Full Version: How to Take an Interesting Passport Photo
Photographs for IDs or applications are usually strictly regulated: the person that is being photographed should usually look straight into the camera, the photo should have a clear background without shadows; no hats, glare on the glasses, or smiles. This genre actually kills any opportunity for self-expression — that’s probably why people rarely show off the resulting photographs.
Max Siedentopf tried to argue these rules and introduce some variety by checking what else a person could be doing while they are being photographed for an ID.
Photographer and director from Namibia, studied in Berlin, lives in Amsterdam. Publishes Ordinary Magazine and works for KesselsKramer communications agency. Exhibited his work in China, the US, Great Britain, Germany, Hungary, Switzerland, the Netherlands, and Italy.
— I recently had to renew my passport and of course also needed to get a new passport photo taken. While I was sitting in front of the camera, keeping a straight face I was thinking that being a passport photographer must be the most depressing career path as a photographer as the whole process is so restricted.
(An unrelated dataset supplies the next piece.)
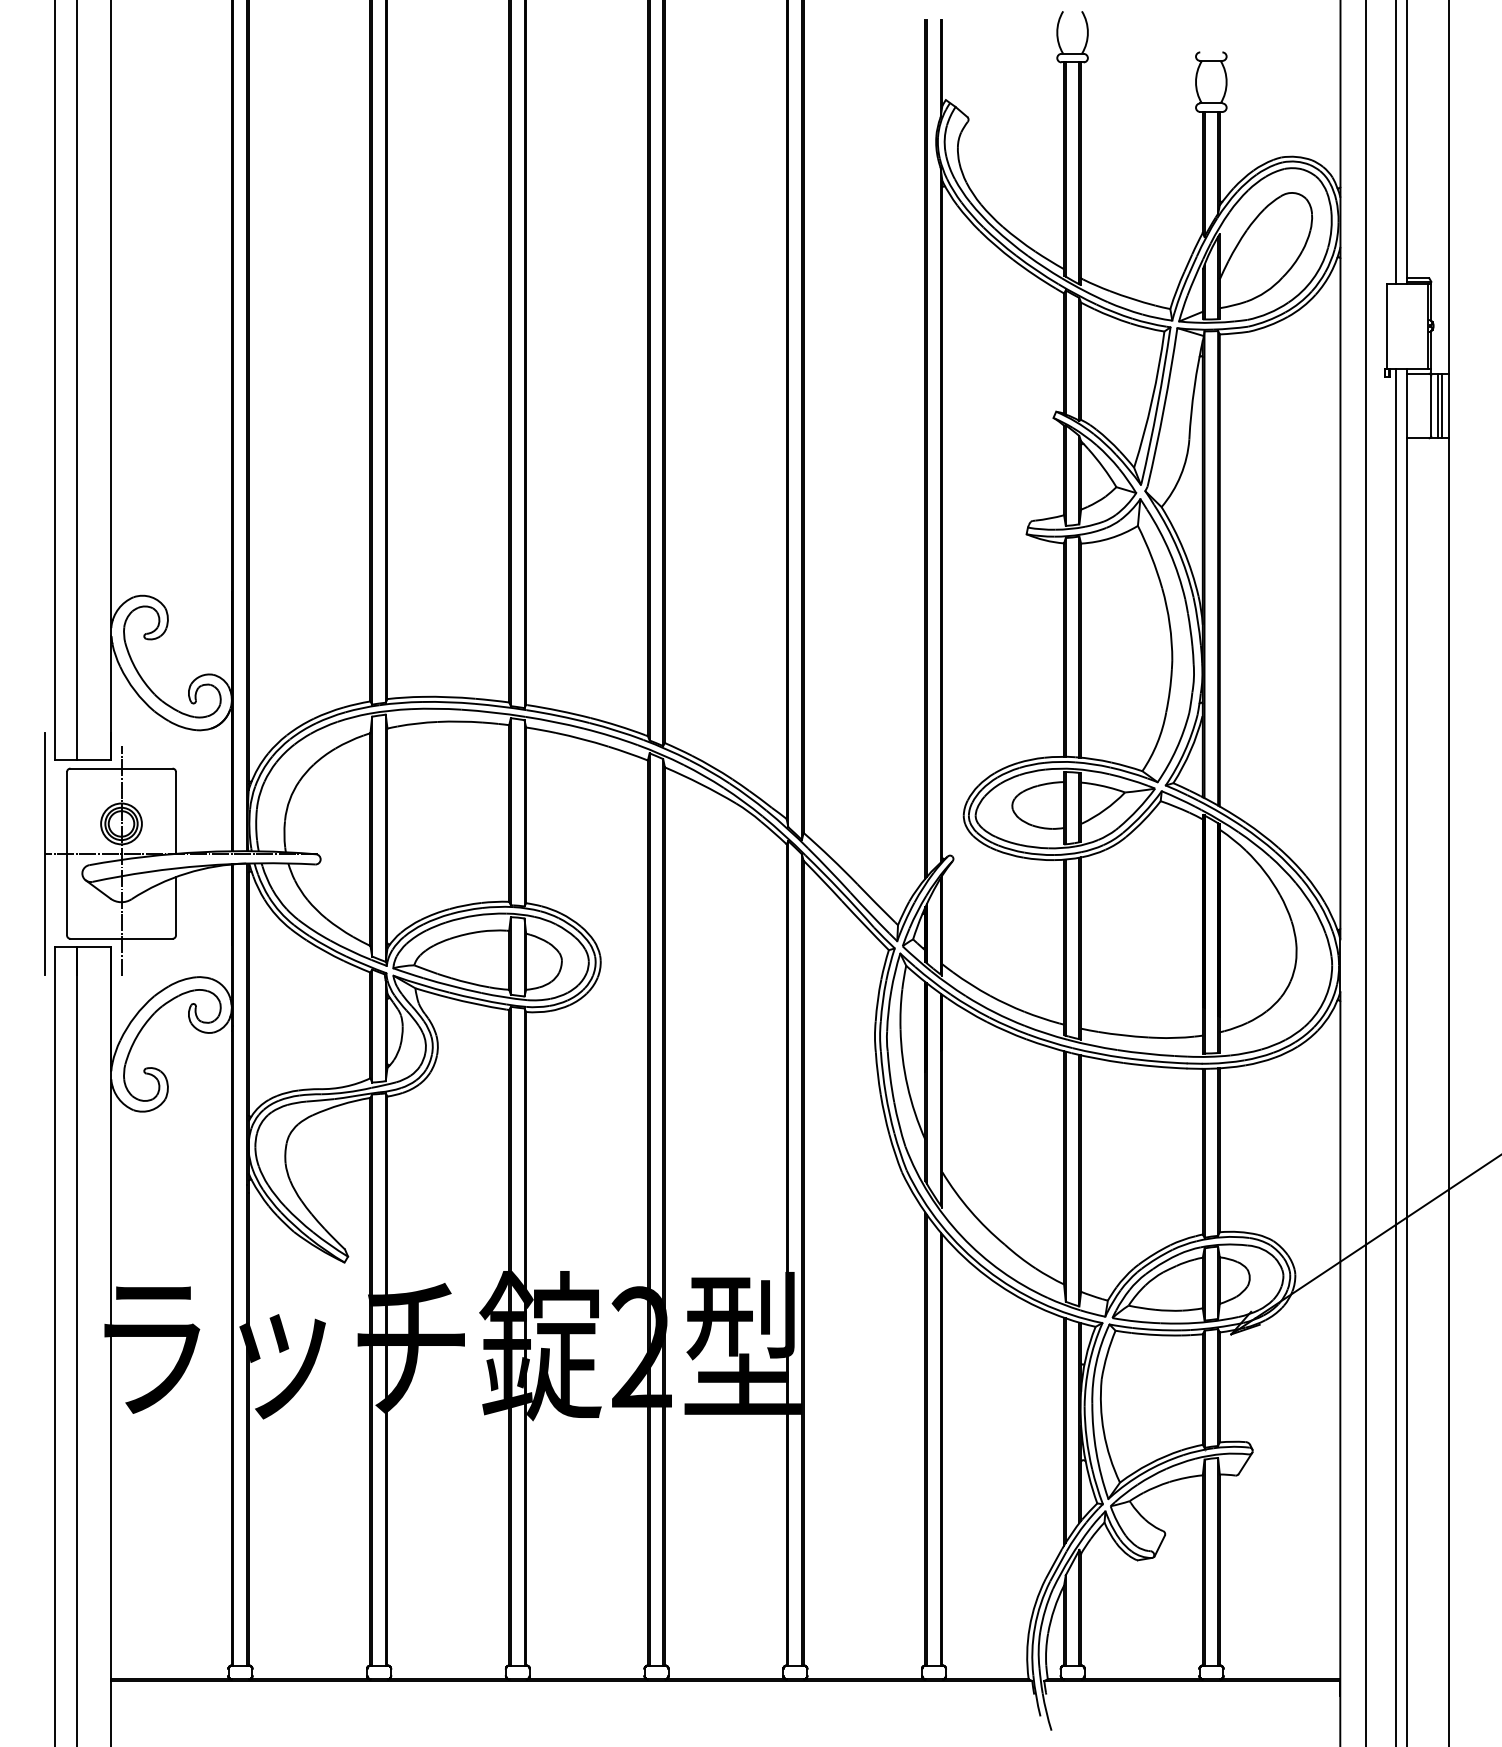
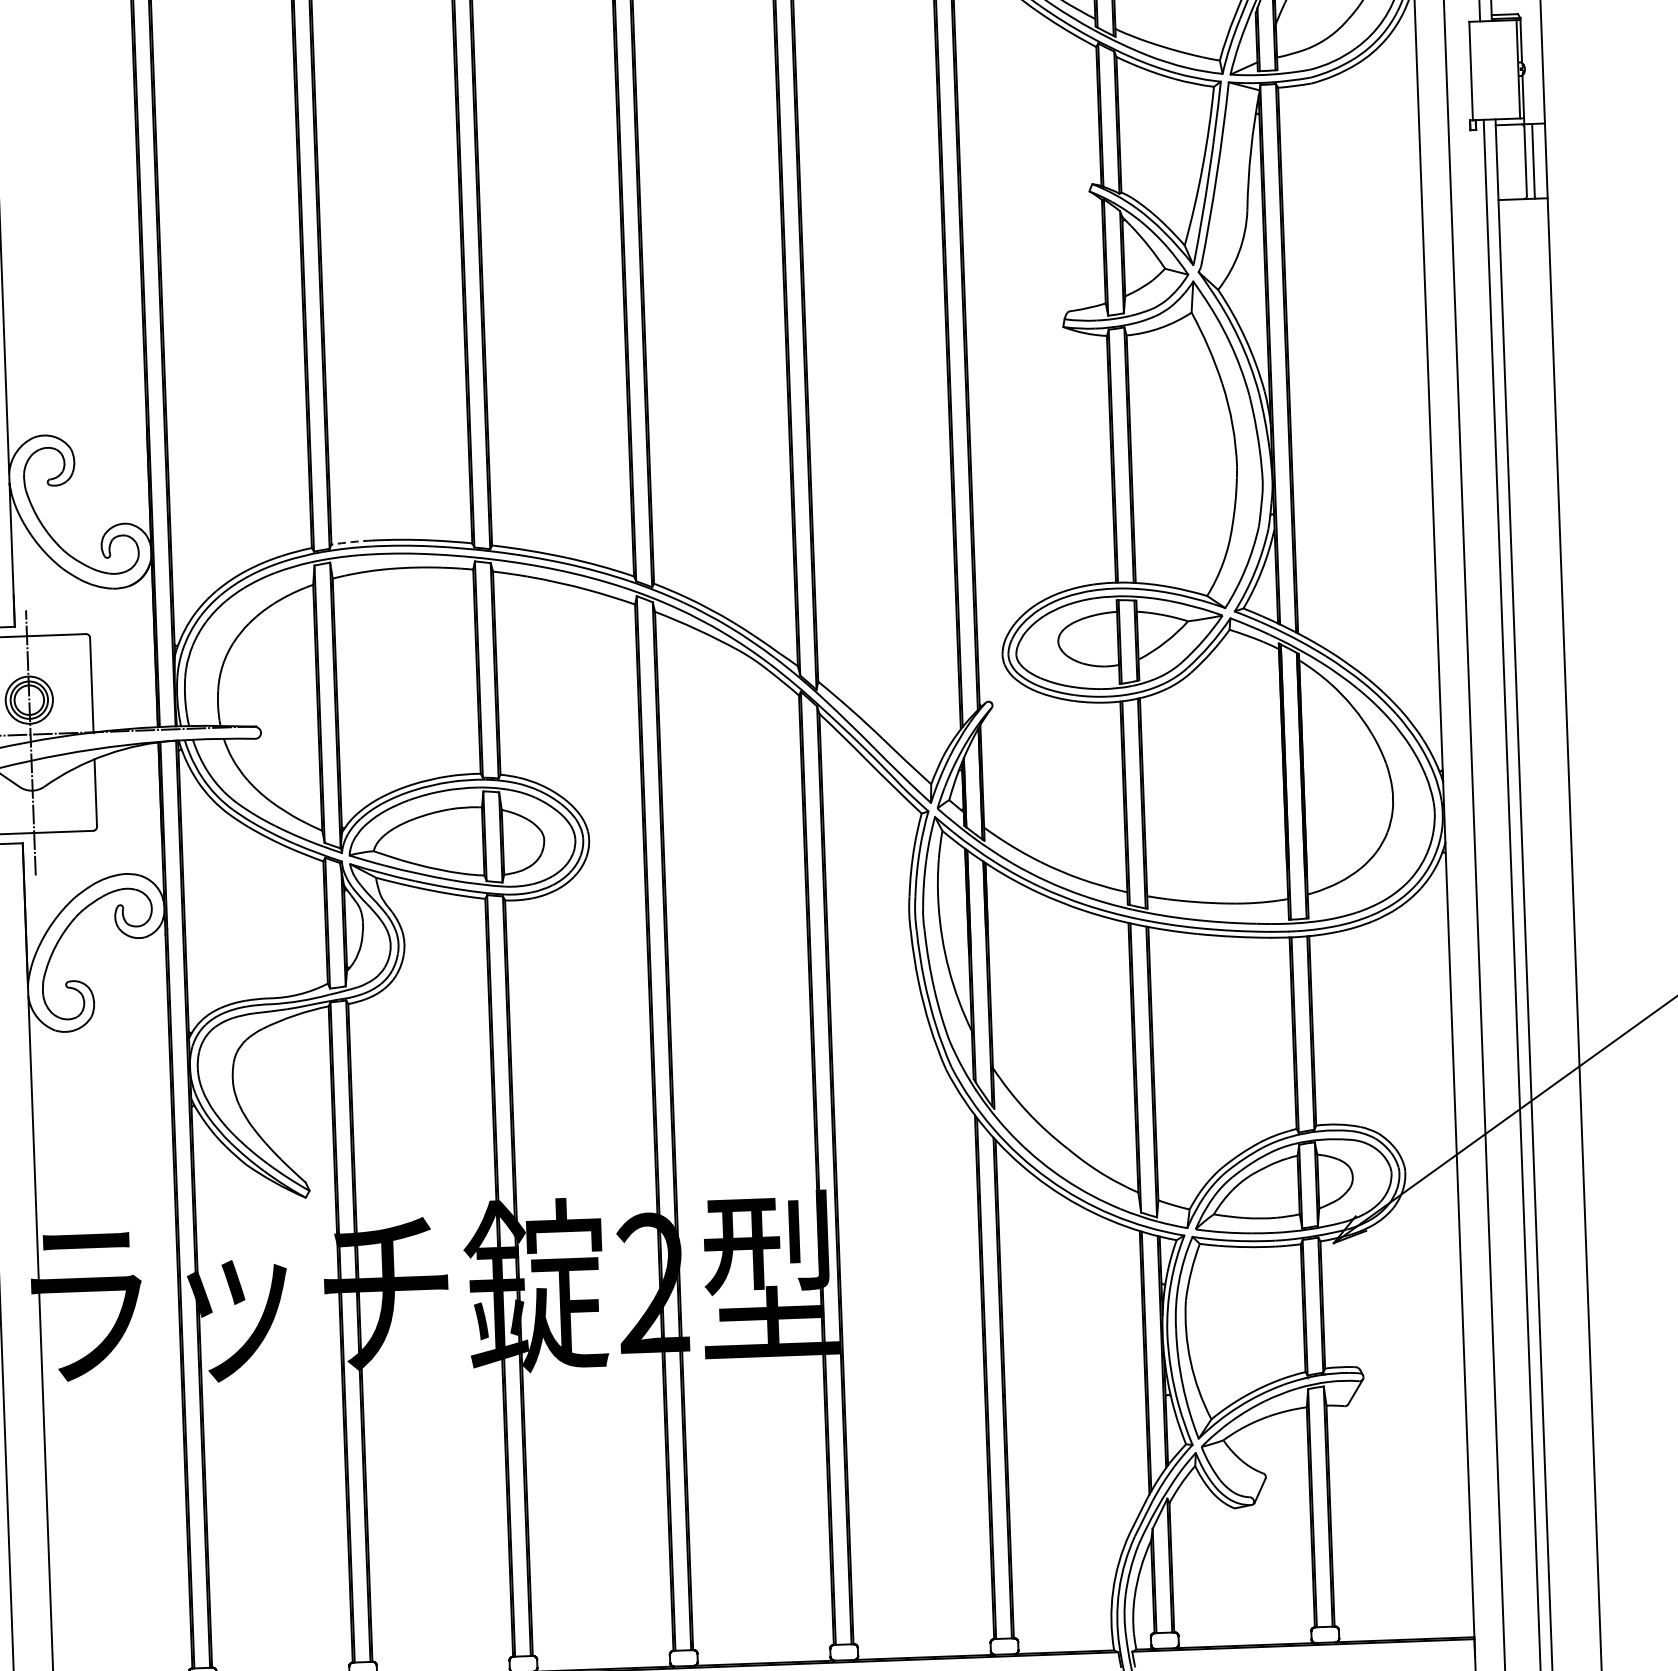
line: (1442, 405) -> (1538, 160), removed
arc: (404, 697) -> (351, 542), solid -> dashed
That’s when I was thinking how you could trick the system and get some more excitement into the whole process while you take this boring photo.
I’m a very big admirer of Cattelan’s old work, but being taped to the wall is also a very classic and cheap drunk party trick, either reference works for me.
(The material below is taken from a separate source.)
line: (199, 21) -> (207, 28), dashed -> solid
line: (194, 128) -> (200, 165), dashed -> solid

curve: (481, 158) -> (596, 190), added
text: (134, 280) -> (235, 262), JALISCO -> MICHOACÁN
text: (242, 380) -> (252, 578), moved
Thomas Ruff was one of the first people that showed the beauty and fascination of very dry and neutral, passport-like, portraits. I wonder what his subjects were doing in the background while they were looking so serious… maybe they were also taped to the wall or had vacuum cleaners on their nipples?
I wonder what his subjects were doing in the background while they were looking so serious… maybe they were also taped to the wall.
Overall I think it’s healthy to poke fun at your idols. There is already enough work out there that takes itself very seriously, there is no need for me to contribute more.
My models were a wild mix of friends and strangers found on the street and the Internet. Given that everyone needs their passport photo taken I wanted to show all kinds of fun characters.
I couldn’t implement so many ideas due to timing, but they will find a place in some later work.
There is already enough work out there that takes itself very seriously, there is no need for me to contribute more.